The research also found that religious volunteering amplifies the benefits of service. Not just because of altruistic motives, but because it provides a space to enact identity, to live out what we believe, to strengthen our connection to something sacred.

But I want to suggest that this is not limited to religious volunteering. Any volunteering that connects you to your deepest values, that allows you to enact the person you want to be, that gives you space to live out your beliefs about what matters, any volunteering like that will amplify the benefits.

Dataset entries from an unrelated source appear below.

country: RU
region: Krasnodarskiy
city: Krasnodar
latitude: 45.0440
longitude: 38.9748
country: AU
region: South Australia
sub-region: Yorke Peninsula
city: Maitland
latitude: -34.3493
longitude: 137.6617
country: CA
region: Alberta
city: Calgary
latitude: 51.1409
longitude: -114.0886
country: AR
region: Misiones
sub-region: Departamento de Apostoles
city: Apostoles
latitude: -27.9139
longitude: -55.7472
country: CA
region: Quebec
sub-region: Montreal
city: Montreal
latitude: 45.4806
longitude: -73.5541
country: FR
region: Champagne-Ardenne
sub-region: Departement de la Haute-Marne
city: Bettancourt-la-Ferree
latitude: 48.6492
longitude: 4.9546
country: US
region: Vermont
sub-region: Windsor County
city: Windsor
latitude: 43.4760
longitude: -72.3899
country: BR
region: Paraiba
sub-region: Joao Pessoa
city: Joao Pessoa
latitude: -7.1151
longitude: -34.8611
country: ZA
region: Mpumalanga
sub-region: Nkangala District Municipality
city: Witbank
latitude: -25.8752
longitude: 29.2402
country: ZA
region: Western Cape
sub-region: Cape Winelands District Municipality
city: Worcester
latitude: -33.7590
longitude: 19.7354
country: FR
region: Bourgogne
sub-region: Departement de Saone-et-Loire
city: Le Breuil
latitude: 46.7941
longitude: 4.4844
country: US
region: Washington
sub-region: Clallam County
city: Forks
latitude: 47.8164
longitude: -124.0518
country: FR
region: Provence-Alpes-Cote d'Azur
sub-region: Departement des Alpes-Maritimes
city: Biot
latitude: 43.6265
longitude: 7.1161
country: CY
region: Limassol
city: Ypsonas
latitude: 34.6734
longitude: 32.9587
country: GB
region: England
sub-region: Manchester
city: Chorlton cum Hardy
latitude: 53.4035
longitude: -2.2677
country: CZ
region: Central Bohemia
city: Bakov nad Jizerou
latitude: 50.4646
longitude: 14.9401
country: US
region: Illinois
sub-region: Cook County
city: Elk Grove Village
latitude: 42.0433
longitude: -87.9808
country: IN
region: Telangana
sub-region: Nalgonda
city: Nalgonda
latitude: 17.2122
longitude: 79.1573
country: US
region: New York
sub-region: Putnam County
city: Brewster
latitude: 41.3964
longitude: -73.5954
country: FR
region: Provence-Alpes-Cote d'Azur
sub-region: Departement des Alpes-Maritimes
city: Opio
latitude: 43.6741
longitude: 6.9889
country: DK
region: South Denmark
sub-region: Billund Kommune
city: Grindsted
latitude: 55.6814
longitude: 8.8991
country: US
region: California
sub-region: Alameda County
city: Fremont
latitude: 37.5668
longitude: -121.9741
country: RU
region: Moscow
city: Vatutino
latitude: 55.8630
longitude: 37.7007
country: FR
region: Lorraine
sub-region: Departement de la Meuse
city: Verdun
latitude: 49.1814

Because the question is not whether the people you serve are ready. The question is whether you are ready. Ready to become the person you claim to be. Ready to live out your values. Ready to answer the call that has been waiting for you all along.

Here is my invitation to you today. Stop waiting for the perfect opportunity. Stop waiting to feel appreciated. Stop waiting for someone to ask.

Find something. Anything. A place where need exists, where your presence might matter, where you can show up and be present. And then show up. Not because you will be thanked. Not because you will see results. Not because the people you serve are ready.

Show up because you are ready. Show up because answering the question is what you were made for. Show up because being responsible toward life, regardless of how life responds, is the deepest source of meaning there is.

The research proves you will live longer. It proves you will function better. It proves you will find purpose and connection and joy.

But more than the research, more than the studies and statistics, there is the quiet truth you already know. The moments you have felt most alive are the moments you have forgotten yourself in service. The peace you have known deepest is the peace that came after you reached out, even when no one reached back.

That is the question asking. That is the answer waiting.

Even if they are not ready. Especially if they are not ready.